5.9. De notaris heeft getracht zich op dusdanige wijze te uiten dat, zonder een boetepreek te houden, hij aan klagers de gevoelens van de overige erfgenamen en hemzelf over de gang van zaken kon overbrengen. Indien hij geweten had dat klaagster sub 2 zich aan zijn taalgebruik zou storen, dan zou hij een ander woord dan illegaal gebruikt hebben. Het ging de notaris er om dat hij niet op de hoogte was gesteld van de tweede taxatie en hij, indien hij wel op de hoogte was geweest, er op aangedrongen zou hebben dat de tweede taxatie in overleg met de overige erfgenamen plaats zou vinden.

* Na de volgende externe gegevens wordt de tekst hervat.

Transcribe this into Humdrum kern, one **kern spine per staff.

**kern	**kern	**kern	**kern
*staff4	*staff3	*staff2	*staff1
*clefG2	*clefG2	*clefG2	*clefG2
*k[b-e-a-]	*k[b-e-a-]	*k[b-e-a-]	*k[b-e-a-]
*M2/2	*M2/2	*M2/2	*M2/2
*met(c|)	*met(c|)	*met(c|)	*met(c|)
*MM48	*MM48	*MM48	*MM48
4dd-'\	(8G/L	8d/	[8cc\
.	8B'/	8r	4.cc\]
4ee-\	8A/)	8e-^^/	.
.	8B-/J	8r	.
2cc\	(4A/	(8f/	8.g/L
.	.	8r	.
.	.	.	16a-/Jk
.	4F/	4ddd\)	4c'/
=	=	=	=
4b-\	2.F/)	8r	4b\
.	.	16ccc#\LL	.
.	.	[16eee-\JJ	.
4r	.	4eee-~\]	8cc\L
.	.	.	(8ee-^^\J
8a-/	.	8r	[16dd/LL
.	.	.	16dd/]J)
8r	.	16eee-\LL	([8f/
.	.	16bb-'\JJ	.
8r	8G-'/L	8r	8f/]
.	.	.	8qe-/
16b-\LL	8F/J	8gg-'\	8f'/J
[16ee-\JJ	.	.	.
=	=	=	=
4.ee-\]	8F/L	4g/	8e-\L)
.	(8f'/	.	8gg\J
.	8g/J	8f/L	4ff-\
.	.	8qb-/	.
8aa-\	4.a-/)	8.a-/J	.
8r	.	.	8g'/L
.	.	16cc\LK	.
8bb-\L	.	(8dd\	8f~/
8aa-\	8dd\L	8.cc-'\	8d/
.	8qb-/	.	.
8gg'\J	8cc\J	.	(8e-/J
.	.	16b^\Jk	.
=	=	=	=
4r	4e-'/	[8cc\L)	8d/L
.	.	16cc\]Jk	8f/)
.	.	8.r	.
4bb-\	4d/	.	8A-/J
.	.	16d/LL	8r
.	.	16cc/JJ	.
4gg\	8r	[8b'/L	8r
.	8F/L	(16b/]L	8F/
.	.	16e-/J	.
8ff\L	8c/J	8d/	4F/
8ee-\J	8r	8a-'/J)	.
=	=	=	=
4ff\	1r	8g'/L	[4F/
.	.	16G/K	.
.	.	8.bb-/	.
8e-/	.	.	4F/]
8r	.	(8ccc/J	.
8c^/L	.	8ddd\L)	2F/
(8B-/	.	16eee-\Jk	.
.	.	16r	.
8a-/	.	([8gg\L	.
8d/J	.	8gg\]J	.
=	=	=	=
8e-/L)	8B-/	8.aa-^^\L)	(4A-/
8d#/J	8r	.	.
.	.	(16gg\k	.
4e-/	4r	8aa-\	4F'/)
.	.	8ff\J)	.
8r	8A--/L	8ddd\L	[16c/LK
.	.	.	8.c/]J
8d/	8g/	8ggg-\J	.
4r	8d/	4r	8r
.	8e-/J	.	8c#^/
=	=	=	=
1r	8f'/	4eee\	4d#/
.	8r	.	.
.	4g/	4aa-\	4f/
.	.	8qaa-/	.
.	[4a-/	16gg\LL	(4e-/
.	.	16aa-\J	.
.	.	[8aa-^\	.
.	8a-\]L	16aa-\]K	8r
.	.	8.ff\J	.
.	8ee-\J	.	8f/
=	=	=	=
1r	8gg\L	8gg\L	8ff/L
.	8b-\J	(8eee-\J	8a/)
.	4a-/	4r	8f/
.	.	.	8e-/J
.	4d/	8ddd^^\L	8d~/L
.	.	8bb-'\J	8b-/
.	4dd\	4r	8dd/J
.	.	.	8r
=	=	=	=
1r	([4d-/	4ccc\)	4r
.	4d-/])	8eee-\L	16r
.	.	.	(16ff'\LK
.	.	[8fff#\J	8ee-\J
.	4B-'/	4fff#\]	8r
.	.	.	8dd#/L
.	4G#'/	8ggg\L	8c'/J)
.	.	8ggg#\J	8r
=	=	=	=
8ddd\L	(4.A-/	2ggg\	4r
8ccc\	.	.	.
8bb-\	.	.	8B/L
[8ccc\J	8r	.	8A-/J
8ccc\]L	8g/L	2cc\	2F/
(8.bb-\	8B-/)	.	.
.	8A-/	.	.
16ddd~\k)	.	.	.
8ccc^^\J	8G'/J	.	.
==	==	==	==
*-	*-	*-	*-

5.10. De notaris beaamt dat in eerst instantie een lijst is uitgegaan zonder dat er een splitsing was gemaakt van uitgaven betreffende het landgoed [D] en de overige boedeluitgaven. De uitsplitsing is later gemaakt.
6. De beoordeling
6.1. Het onderzoek in hoger beroep heeft naar het oordeel van het hof niet geleid tot de vaststelling van andere feiten dan wel tot andere beschouwingen en gevolgtrekkingen dan die vervat in de beslissing van de kamer, waarmee het hof zich verenigt, behoudens dat, waar in de beslissing van de kamer "notaris [B]" staat, het hof "notaris [B]" leest.

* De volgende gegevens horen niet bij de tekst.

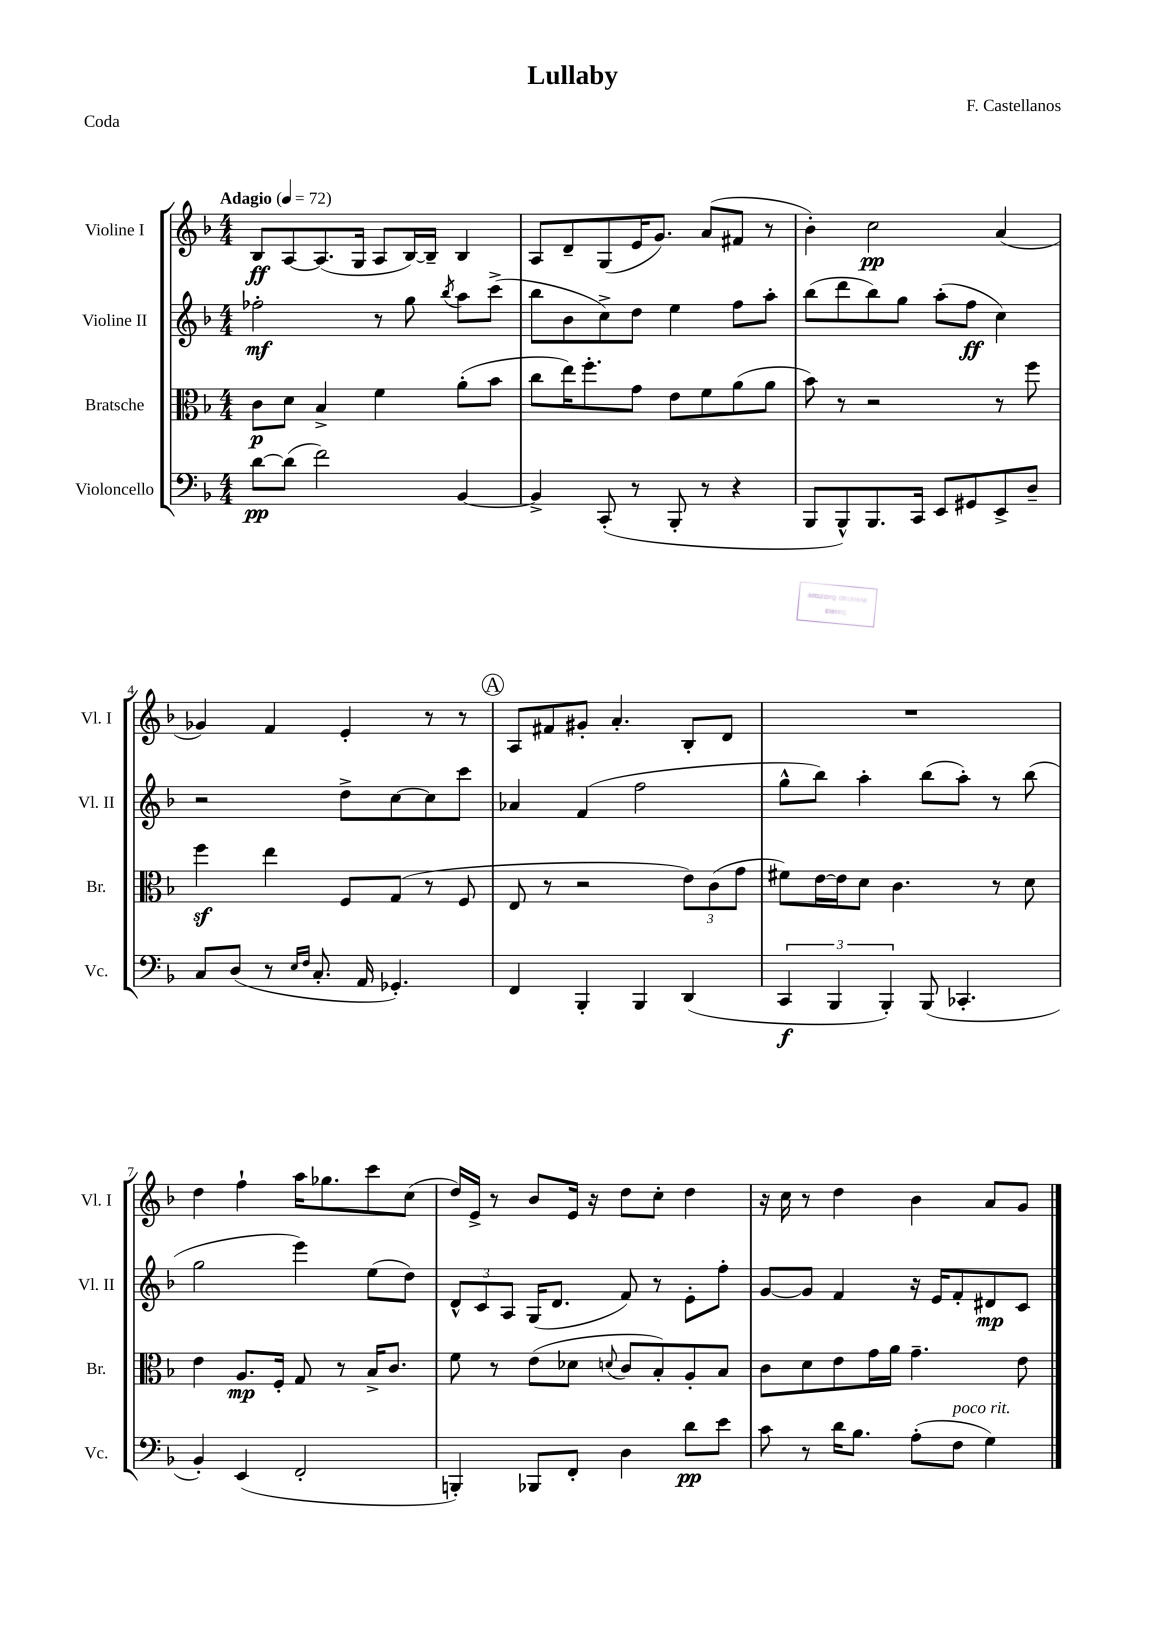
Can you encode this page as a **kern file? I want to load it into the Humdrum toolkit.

6.2. Bovendien zal het hof de laatste alinea van de beoordeling van de kamer waarin staat:
"De kamer acht deze onvolkomenheden van onvoldoende gewicht om een maatregel op te leggen".
als volgt wijzigen:
"De kamer acht deze onvolkomenheden van onvoldoende gewicht om de klacht gegrond te verklaren".
6.3. Hetgeen partijen verder nog naar voren hebben gebracht, kan als in het voorgaande reeds behandeld, dan wel als thans niet ter zake dienend, buiten beschouwing blijven.
6.4. Het voorgaande leidt mitsdien tot de volgende beslissing.
7. De beslissing
Het hof:
- verwerpt het beroep.
Deze beslissing is gegeven door mrs. Schipper, Stille en Van Os in het openbaar uitgesproken op donderdag 8 januari 2004.
Kamer van toezicht over de notarissen en kandidaat-notarissen te Almelo
Kenmerk: 09/01 Wna
Uitspraak
in de klacht van
[K], wonende te [woonplaats] en
[K], wonende te [woonplaats],
klagers,
tegen
[N], notaris te [plaats], hierna te noemen: de notaris,
1. Verloop van de procedure.
De heer [K] heeft op 7 december 2001 mede namens zijn zuster mevrouw [K], klagers, een klacht met 13 bijlagen ingediend bij de kamer, gericht tegen notaris [N]. De notaris heeft zich tegen de klacht verweerd bij brief van 14 februari 2002. Vervolgens is door mevrouw [K] bij brief van
26 maart 2002 gerepliceerd en door de notaris bij brief van 1 mei 2002 gedupliceerd.
Openbare behandeling van de klacht heeft plaatsgevonden ter zitting van de kamer van 23 mei 2002, alwaar zowel de heer [K] als de notaris is verschenen. Mevrouw [K] is niet verschenen. De heer [K] heeft geen volmacht van zijn zuster bij zich, maar hij zegt wel materieel voor haar te spreken. In het navolgende zullen klagers ook wel de kleinkinderen worden genoemd.
2. Feiten.
Op 25 januari 2000 overlijdt mevrouw [E].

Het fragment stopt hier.